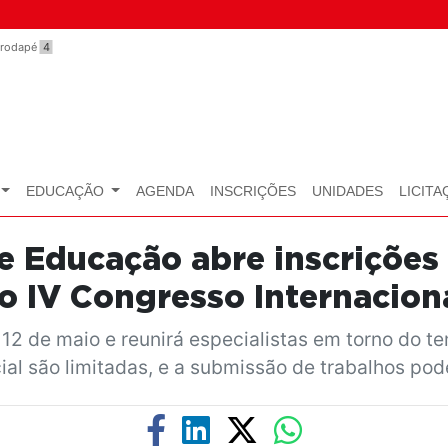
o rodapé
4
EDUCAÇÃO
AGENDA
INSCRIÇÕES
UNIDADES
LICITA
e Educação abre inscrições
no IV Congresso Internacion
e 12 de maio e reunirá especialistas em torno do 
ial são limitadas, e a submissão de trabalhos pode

□ □ □ □

▸ TO DO: Word for word, repeat the lines of data above, omitting every picture.

▸ EXPECTED ANSWER:
o rodapé
4
EDUCAÇÃO
AGENDA
INSCRIÇÕES
UNIDADES
LICITA
e Educação abre inscrições
no IV Congresso Internacion
e 12 de maio e reunirá especialistas em torno do 
ial são limitadas, e a submissão de trabalhos pode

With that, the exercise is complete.